**What the exercise asks**
Gather all lines from the material that contain "down".

**Recorded information**
Content starts
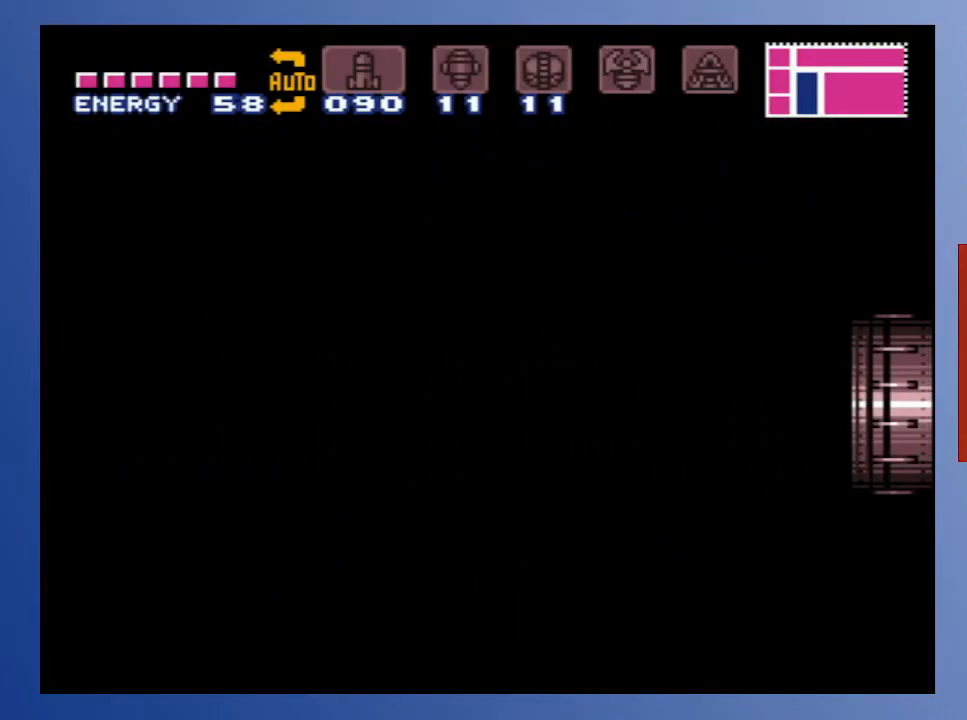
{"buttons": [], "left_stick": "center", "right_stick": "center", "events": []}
Content ends
Content starts
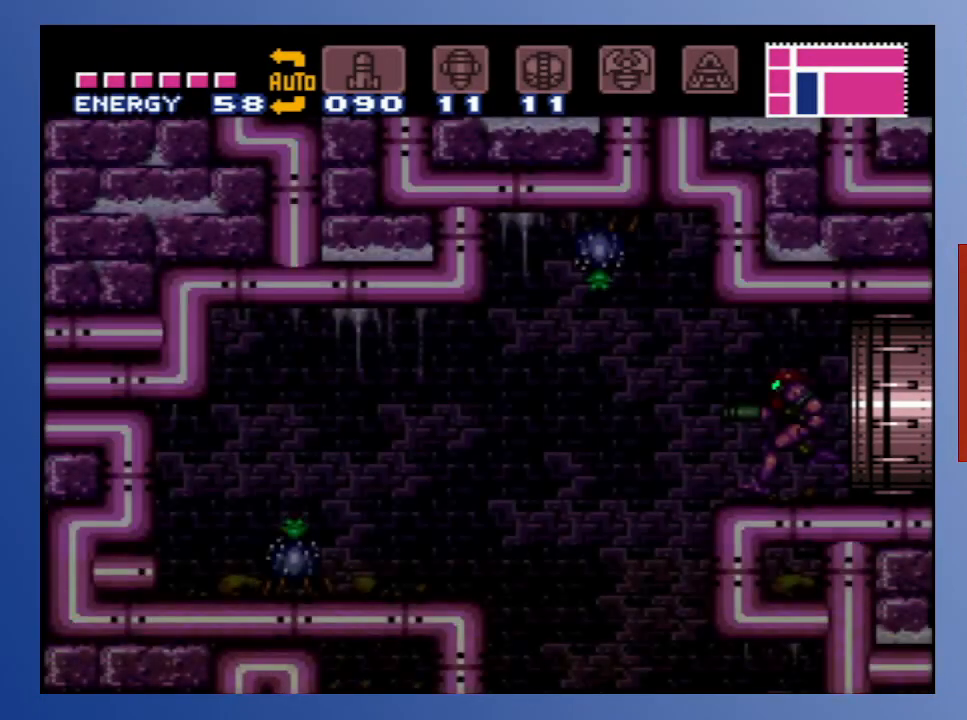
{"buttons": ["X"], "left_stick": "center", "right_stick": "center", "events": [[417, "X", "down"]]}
Content ends
Content starts
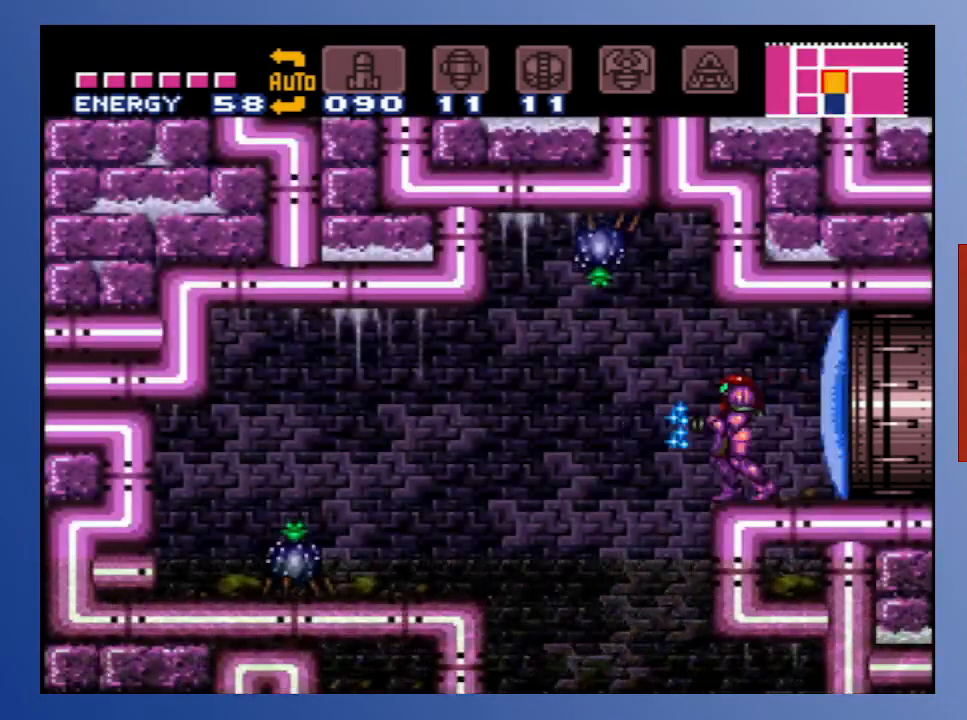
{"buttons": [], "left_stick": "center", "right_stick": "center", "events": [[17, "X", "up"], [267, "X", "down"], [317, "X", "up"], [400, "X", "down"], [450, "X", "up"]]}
Content ends
**Exercise solution**
{"buttons": ["X"], "left_stick": "center", "right_stick": "center", "events": [[417, "X", "down"]]}
{"buttons": [], "left_stick": "center", "right_stick": "center", "events": [[17, "X", "up"], [267, "X", "down"], [317, "X", "up"], [400, "X", "down"], [450, "X", "up"]]}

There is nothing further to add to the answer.